Across the entries below, how many lines include "монтажа"? Give the number and nothing else.
START DATA EXCERPTS
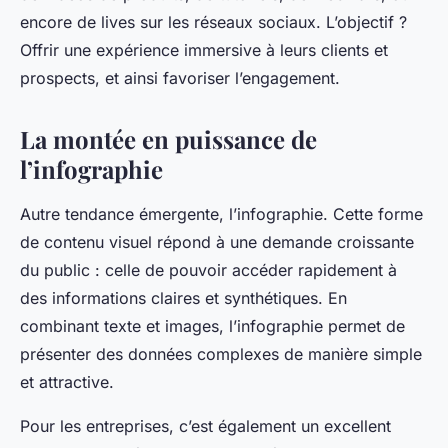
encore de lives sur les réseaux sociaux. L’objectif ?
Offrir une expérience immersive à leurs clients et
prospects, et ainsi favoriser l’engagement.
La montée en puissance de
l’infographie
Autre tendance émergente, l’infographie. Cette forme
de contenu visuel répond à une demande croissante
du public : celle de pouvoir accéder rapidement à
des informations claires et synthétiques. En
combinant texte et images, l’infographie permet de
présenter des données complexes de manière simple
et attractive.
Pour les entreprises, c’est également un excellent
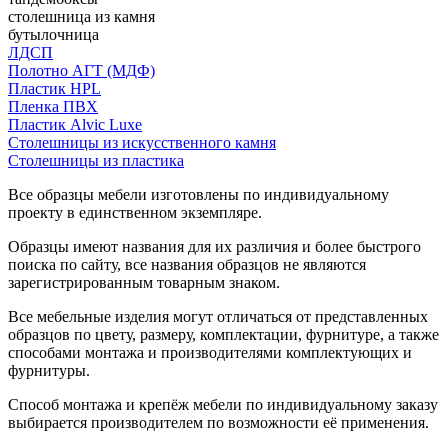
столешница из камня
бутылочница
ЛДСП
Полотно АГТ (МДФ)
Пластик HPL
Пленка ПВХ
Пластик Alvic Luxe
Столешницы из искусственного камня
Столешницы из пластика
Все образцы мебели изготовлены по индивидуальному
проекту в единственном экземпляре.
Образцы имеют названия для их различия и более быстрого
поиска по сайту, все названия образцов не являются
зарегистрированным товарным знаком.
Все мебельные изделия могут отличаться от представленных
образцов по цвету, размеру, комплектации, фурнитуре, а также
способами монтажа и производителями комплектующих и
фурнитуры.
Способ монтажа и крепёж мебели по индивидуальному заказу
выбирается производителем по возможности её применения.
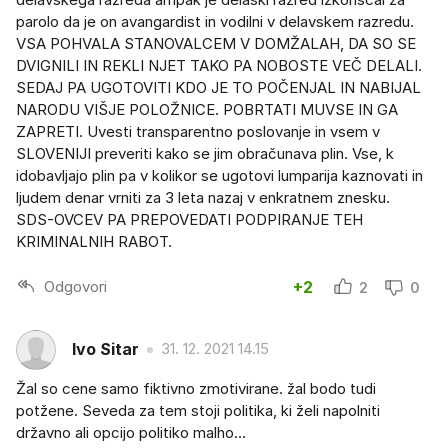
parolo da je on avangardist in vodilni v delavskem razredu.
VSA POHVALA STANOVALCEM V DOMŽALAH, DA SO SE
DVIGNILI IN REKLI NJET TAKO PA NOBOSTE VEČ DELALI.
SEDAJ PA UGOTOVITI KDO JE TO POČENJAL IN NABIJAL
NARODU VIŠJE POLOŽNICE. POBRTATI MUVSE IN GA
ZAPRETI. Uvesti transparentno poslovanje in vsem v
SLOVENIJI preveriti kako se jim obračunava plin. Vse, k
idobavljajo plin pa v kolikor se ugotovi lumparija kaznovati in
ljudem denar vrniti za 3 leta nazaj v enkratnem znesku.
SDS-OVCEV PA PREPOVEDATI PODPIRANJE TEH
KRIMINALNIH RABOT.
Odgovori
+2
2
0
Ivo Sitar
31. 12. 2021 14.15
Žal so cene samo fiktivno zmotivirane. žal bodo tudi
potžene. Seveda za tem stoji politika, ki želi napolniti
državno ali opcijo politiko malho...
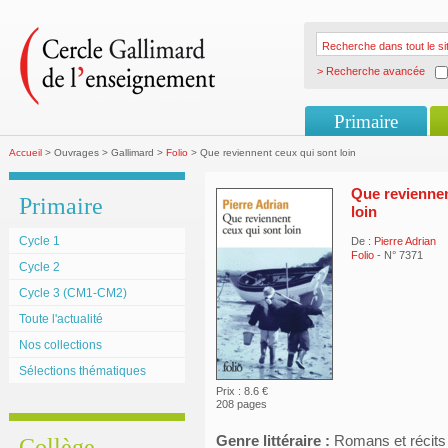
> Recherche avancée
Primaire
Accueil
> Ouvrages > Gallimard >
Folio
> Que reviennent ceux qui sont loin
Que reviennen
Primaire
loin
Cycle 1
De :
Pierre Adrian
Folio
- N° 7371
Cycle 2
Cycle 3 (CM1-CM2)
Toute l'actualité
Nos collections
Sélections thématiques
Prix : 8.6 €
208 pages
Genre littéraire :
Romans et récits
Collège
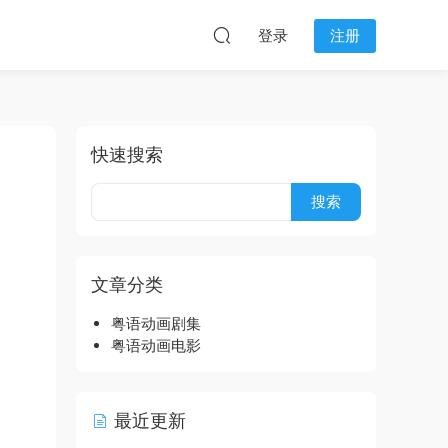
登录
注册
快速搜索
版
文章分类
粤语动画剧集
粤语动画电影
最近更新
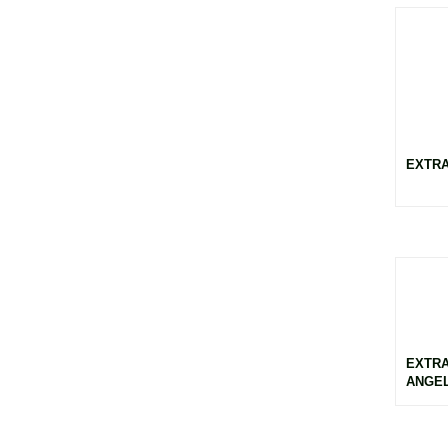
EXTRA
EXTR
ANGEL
END DATA EXCERPTS
• EXPECTED ANSWER: 2